### Exercise brief
Can you present every line of the items below as a Markdown table with the columns Row and Line, numbering the rows and leaving out blank lines?

■ ■ ■ ■ ■

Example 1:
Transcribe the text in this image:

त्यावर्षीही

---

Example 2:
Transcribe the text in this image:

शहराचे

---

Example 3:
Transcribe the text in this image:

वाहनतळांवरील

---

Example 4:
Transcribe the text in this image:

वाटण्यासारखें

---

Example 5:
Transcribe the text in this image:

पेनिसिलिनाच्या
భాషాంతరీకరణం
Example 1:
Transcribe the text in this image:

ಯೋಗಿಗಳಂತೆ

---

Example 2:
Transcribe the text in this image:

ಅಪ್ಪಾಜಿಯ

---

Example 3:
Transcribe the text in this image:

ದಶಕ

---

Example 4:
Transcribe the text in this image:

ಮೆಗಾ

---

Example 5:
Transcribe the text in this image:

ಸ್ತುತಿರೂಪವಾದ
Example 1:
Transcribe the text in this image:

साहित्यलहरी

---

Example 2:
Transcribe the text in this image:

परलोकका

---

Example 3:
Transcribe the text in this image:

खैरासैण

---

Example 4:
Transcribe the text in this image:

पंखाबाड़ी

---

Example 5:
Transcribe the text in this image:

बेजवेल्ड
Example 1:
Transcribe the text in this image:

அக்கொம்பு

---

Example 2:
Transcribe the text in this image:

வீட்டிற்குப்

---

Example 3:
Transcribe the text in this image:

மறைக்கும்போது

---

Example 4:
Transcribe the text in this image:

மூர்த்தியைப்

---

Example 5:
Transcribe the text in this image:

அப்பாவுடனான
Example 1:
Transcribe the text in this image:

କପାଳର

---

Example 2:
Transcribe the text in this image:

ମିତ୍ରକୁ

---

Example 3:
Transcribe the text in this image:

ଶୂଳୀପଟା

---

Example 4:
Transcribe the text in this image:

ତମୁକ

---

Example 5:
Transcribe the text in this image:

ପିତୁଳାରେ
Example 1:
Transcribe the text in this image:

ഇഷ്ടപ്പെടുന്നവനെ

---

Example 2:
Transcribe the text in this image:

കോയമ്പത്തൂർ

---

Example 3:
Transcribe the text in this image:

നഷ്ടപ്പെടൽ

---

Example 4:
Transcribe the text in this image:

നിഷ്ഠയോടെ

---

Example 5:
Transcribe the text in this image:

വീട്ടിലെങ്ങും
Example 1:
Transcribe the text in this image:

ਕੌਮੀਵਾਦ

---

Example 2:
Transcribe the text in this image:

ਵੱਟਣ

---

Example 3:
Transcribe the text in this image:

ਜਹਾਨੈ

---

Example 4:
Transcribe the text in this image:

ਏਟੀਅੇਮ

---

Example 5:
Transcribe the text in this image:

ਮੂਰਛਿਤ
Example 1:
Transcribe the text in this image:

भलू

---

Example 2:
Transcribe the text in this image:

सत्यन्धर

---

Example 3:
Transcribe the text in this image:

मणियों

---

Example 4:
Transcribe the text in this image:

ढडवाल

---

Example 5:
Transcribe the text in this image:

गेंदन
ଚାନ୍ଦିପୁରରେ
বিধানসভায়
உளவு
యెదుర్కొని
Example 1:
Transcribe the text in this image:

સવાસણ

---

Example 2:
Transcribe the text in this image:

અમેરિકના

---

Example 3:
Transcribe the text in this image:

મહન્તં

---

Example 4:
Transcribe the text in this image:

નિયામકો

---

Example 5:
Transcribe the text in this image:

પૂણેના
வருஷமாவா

■ ■ ■ ■ ■

### Answer to this problem
| Row | Line |
|---|---|
| 1 | Example 1: |
| 2 | Transcribe the text in this image: |
| 3 | त्यावर्षीही |
| 4 | --- |
| 5 | Example 2: |
| 6 | Transcribe the text in this image: |
| 7 | शहराचे |
| 8 | --- |
| 9 | Example 3: |
| 10 | Transcribe the text in this image: |
| 11 | वाहनतळांवरील |
| 12 | --- |
| 13 | Example 4: |
| 14 | Transcribe the text in this image: |
| 15 | वाटण्यासारखें |
| 16 | --- |
| 17 | Example 5: |
| 18 | Transcribe the text in this image: |
| 19 | पेनिसिलिनाच्या |
| 20 | భాషాంతరీకరణం |
| 21 | Example 1: |
| 22 | Transcribe the text in this image: |
| 23 | ಯೋಗಿಗಳಂತೆ |
| 24 | --- |
| 25 | Example 2: |
| 26 | Transcribe the text in this image: |
| 27 | ಅಪ್ಪಾಜಿಯ |
| 28 | --- |
| 29 | Example 3: |
| 30 | Transcribe the text in this image: |
| 31 | ದಶಕ |
| 32 | --- |
| 33 | Example 4: |
| 34 | Transcribe the text in this image: |
| 35 | ಮೆಗಾ |
| 36 | --- |
| 37 | Example 5: |
| 38 | Transcribe the text in this image: |
| 39 | ಸ್ತುತಿರೂಪವಾದ |
| 40 | Example 1: |
| 41 | Transcribe the text in this image: |
| 42 | साहित्यलहरी |
| 43 | --- |
| 44 | Example 2: |
| 45 | Transcribe the text in this image: |
| 46 | परलोकका |
| 47 | --- |
| 48 | Example 3: |
| 49 | Transcribe the text in this image: |
| 50 | खैरासैण |
| 51 | --- |
| 52 | Example 4: |
| 53 | Transcribe the text in this image: |
| 54 | पंखाबाड़ी |
| 55 | --- |
| 56 | Example 5: |
| 57 | Transcribe the text in this image: |
| 58 | बेजवेल्ड |
| 59 | Example 1: |
| 60 | Transcribe the text in this image: |
| 61 | அக்கொம்பு |
| 62 | --- |
| 63 | Example 2: |
| 64 | Transcribe the text in this image: |
| 65 | வீட்டிற்குப் |
| 66 | --- |
| 67 | Example 3: |
| 68 | Transcribe the text in this image: |
| 69 | மறைக்கும்போது |
| 70 | --- |
| 71 | Example 4: |
| 72 | Transcribe the text in this image: |
| 73 | மூர்த்தியைப் |
| 74 | --- |
| 75 | Example 5: |
| 76 | Transcribe the text in this image: |
| 77 | அப்பாவுடனான |
| 78 | Example 1: |
| 79 | Transcribe the text in this image: |
| 80 | କପାଳର |
| 81 | --- |
| 82 | Example 2: |
| 83 | Transcribe the text in this image: |
| 84 | ମିତ୍ରକୁ |
| 85 | --- |
| 86 | Example 3: |
| 87 | Transcribe the text in this image: |
| 88 | ଶୂଳୀପଟା |
| 89 | --- |
| 90 | Example 4: |
| 91 | Transcribe the text in this image: |
| 92 | ତମୁକ |
| 93 | --- |
| 94 | Example 5: |
| 95 | Transcribe the text in this image: |
| 96 | ପିତୁଳାରେ |
| 97 | Example 1: |
| 98 | Transcribe the text in this image: |
| 99 | ഇഷ്ടപ്പെടുന്നവനെ |
| 100 | --- |
| 101 | Example 2: |
| 102 | Transcribe the text in this image: |
| 103 | കോയമ്പത്തൂർ |
| 104 | --- |
| 105 | Example 3: |
| 106 | Transcribe the text in this image: |
| 107 | നഷ്ടപ്പെടൽ |
| 108 | --- |
| 109 | Example 4: |
| 110 | Transcribe the text in this image: |
| 111 | നിഷ്ഠയോടെ |
| 112 | --- |
| 113 | Example 5: |
| 114 | Transcribe the text in this image: |
| 115 | വീട്ടിലെങ്ങും |
| 116 | Example 1: |
| 117 | Transcribe the text in this image: |
| 118 | ਕੌਮੀਵਾਦ |
| 119 | --- |
| 120 | Example 2: |
| 121 | Transcribe the text in this image: |
| 122 | ਵੱਟਣ |
| 123 | --- |
| 124 | Example 3: |
| 125 | Transcribe the text in this image: |
| 126 | ਜਹਾਨੈ |
| 127 | --- |
| 128 | Example 4: |
| 129 | Transcribe the text in this image: |
| 130 | ਏਟੀਅੇਮ |
| 131 | --- |
| 132 | Example 5: |
| 133 | Transcribe the text in this image: |
| 134 | ਮੂਰਛਿਤ |
| 135 | Example 1: |
| 136 | Transcribe the text in this image: |
| 137 | भलू |
| 138 | --- |
| 139 | Example 2: |
| 140 | Transcribe the text in this image: |
| 141 | सत्यन्धर |
| 142 | --- |
| 143 | Example 3: |
| 144 | Transcribe the text in this image: |
| 145 | मणियों |
| 146 | --- |
| 147 | Example 4: |
| 148 | Transcribe the text in this image: |
| 149 | ढडवाल |
| 150 | --- |
| 151 | Example 5: |
| 152 | Transcribe the text in this image: |
| 153 | गेंदन |
| 154 | ଚାନ୍ଦିପୁରରେ |
| 155 | বিধানসভায় |
| 156 | உளவு |
| 157 | యెదుర్కొని |
| 158 | Example 1: |
| 159 | Transcribe the text in this image: |
| 160 | સવાસણ |
| 161 | --- |
| 162 | Example 2: |
| 163 | Transcribe the text in this image: |
| 164 | અમેરિકના |
| 165 | --- |
| 166 | Example 3: |
| 167 | Transcribe the text in this image: |
| 168 | મહન્તં |
| 169 | --- |
| 170 | Example 4: |
| 171 | Transcribe the text in this image: |
| 172 | નિયામકો |
| 173 | --- |
| 174 | Example 5: |
| 175 | Transcribe the text in this image: |
| 176 | પૂણેના |
| 177 | வருஷமாவா |